* _Provided information_
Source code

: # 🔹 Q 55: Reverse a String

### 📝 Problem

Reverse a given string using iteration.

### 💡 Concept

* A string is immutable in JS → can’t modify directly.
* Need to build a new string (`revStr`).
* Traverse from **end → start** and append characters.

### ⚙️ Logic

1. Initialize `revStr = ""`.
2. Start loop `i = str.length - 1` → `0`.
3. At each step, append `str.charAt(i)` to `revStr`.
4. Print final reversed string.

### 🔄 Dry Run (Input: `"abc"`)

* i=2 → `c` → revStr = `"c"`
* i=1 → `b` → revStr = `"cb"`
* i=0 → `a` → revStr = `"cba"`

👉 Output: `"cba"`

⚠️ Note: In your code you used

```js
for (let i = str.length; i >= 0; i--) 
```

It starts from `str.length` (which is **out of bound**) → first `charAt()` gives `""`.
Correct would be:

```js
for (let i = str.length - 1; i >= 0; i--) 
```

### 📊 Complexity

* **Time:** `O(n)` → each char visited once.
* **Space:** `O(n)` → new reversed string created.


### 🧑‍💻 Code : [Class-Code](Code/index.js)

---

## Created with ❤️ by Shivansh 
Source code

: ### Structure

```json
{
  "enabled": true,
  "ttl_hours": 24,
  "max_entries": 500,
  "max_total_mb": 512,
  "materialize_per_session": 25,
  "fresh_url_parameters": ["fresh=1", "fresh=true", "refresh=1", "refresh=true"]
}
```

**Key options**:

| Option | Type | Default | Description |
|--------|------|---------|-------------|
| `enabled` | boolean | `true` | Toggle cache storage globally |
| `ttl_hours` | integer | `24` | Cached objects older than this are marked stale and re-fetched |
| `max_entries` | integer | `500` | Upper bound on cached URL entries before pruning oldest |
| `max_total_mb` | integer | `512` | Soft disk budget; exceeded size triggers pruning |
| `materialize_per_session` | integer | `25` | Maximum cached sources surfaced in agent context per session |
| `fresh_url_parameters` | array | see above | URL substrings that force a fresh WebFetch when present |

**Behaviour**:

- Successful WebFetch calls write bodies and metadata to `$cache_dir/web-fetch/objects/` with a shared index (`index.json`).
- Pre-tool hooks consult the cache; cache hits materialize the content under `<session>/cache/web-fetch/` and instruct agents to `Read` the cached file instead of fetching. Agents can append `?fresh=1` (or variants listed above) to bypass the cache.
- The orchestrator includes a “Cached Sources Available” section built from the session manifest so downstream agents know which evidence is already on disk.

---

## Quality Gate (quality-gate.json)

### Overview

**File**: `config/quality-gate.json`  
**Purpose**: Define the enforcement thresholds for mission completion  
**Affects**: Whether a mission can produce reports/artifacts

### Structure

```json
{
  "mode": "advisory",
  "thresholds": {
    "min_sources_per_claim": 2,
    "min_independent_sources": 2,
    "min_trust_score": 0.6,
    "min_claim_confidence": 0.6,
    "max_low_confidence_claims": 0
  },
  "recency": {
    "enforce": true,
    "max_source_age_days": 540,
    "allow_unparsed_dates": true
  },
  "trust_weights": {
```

* _Instructions for the task_
An exact copy of the lines above, from the one containing "storage globally |" down to the one containing "pruning oldest |" and including both, is the whole answer; retype it and nothing else.

* _Solved problem_
| `enabled` | boolean | `true` | Toggle cache storage globally |
| `ttl_hours` | integer | `24` | Cached objects older than this are marked stale and re-fetched |
| `max_entries` | integer | `500` | Upper bound on cached URL entries before pruning oldest |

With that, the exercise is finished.